As is generally known, concrete is the binding of base aggregates such as crushed greywacke river stone with cement. A cement surface up to 2 mm deep remains, and it is over this that the water flows.


Ceramics are clays fired to become permanent and stone like, with mineral glazes adding glass-like food safe surfaces of gorgeous colorings when melted in the high temperature of kilns.

Ceramic pots are amongst the oldest human artifacts, with some still existing ceramic pieces in Asia going back 15,000 years.  This is certainly no ‘planned obsolescence’ material!

Our ceramics are stoneware bowls and Flowform sculptures fired in gas kilns to 1160 degrees celcius, and are made from Mekong Delta clays. This clay is mixed, cast and fired by our highly qualified Australian Vietnamese colleagues there, Son and Nga Do.

There is a fascinating story behind this ethical family factory, which was set up by their father, a nationally renowned traditional potter, to help the local neighborhood in a poorer part of the Southern delta. The ceramic skills they have developed are quite astonishing and are a continuation of over over 4000 years of ceramic history in Vietnam.

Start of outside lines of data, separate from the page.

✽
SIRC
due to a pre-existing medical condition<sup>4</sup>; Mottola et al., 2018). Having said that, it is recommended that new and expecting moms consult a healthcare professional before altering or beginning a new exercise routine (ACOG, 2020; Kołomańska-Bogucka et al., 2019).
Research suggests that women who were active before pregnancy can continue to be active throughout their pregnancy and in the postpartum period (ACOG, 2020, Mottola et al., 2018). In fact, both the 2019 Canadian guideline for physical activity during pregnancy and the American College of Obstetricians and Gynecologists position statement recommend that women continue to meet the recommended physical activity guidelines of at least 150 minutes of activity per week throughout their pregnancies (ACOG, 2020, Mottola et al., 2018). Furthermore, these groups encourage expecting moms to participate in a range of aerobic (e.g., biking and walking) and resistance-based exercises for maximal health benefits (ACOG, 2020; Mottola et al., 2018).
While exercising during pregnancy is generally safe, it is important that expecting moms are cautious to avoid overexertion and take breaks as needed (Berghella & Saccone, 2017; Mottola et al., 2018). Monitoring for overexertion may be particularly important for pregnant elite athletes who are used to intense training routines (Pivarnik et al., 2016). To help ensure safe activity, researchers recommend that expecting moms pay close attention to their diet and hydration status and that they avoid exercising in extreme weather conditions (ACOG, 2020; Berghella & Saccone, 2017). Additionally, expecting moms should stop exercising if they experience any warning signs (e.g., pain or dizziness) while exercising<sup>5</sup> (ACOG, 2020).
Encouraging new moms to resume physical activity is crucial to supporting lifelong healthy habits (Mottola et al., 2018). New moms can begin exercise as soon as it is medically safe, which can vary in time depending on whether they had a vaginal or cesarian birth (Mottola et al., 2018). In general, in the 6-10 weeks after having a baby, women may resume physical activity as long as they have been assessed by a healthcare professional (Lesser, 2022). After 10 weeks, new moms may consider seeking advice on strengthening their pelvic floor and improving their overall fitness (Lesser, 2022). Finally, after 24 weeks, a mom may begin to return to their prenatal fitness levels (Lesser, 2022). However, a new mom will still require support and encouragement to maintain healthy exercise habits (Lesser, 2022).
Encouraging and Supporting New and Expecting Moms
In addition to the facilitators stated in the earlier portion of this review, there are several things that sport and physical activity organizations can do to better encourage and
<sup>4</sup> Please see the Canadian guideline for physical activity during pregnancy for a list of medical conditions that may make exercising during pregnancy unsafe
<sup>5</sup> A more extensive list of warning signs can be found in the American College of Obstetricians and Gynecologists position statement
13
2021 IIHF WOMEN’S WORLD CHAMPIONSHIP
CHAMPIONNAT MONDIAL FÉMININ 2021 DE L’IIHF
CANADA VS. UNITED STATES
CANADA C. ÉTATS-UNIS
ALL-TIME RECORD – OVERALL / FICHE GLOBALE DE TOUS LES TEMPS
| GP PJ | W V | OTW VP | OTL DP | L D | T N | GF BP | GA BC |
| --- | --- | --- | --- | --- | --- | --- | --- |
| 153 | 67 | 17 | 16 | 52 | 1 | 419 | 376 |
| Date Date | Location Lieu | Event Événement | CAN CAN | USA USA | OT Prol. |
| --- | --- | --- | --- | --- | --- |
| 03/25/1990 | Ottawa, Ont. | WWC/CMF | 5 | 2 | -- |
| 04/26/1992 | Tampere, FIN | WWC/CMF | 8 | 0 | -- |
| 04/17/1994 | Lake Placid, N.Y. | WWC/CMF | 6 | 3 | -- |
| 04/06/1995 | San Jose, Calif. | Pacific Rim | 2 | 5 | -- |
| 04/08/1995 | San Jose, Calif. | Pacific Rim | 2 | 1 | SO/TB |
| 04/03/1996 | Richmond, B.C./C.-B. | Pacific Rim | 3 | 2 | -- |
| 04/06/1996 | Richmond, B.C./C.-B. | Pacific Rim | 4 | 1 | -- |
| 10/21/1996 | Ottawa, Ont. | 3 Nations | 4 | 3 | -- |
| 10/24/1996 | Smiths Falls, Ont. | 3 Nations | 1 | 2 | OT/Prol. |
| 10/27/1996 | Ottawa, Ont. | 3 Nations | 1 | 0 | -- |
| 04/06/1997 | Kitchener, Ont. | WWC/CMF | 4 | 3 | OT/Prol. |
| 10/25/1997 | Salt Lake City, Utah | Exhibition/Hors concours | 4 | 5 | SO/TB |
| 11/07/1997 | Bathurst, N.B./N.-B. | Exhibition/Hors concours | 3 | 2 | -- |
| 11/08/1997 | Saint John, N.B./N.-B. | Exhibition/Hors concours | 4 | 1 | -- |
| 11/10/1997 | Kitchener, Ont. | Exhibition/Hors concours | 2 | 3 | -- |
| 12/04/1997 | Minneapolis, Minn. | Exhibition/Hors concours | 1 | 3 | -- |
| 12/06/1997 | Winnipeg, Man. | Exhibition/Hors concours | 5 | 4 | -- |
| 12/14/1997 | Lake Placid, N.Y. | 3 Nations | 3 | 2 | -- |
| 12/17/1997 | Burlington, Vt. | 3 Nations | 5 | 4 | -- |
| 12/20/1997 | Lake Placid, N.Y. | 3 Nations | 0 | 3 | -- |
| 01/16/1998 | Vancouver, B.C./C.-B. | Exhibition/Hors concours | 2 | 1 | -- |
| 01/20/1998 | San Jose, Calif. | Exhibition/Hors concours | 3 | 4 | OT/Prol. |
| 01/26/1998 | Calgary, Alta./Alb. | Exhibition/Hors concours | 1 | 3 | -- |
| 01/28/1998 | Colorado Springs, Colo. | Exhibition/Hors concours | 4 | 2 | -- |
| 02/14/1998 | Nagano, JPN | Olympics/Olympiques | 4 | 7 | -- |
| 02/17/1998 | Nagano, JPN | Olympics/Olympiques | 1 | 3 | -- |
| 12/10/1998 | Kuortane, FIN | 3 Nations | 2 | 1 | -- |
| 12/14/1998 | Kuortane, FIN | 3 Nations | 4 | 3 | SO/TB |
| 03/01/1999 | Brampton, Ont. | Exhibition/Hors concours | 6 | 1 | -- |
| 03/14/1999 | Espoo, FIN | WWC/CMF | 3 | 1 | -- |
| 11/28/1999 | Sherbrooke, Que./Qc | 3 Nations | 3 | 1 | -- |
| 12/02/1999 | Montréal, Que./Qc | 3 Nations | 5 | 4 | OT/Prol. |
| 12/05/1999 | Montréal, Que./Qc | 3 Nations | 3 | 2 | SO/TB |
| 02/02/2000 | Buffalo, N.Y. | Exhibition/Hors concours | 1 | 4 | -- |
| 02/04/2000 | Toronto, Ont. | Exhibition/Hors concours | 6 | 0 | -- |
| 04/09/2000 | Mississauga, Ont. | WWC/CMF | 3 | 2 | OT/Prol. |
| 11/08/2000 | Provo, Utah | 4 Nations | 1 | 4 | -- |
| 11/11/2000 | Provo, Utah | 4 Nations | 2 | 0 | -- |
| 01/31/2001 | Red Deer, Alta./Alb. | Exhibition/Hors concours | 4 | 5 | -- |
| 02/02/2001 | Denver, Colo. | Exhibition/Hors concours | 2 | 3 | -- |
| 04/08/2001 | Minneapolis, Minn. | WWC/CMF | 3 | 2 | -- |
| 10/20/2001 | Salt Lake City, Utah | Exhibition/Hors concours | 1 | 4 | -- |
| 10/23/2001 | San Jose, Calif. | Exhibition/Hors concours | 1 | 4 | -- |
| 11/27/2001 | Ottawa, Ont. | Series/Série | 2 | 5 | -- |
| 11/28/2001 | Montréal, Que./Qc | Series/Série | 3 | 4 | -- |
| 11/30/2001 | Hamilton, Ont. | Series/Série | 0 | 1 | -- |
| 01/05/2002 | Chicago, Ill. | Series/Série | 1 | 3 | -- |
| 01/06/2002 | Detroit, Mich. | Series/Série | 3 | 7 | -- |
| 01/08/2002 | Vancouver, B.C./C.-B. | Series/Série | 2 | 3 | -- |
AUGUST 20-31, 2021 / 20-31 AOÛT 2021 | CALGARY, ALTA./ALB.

Our composite products surfaces are made from food-safe polymer resins. This is not plastic but rather a thermoset. They can last many decades and enable light weight products in remarkable shapes that save considerable freight and installation energy, and give considerable use benefits in out of the way places.

By replacing concrete products with this material we save on energy that would otherwise expended on industrial cement production. Often folk feel that polymer products are ‘bad’ but on a complete comparative analysis they have many benefits.

The composite industry is rapidly developing fibre based polymers and  are working closely with out suppliers in NZ to take advantage of this evolution.


This is our parent company’s own invention, which replaces cement with polymer as a binder for natural sands which make up 80% of the material, in the process of creating a hollow product with far less synthesized material than solid products. It is relatively lightweight, durable and strong with beautiful sandstone surfaces and will last for centuries.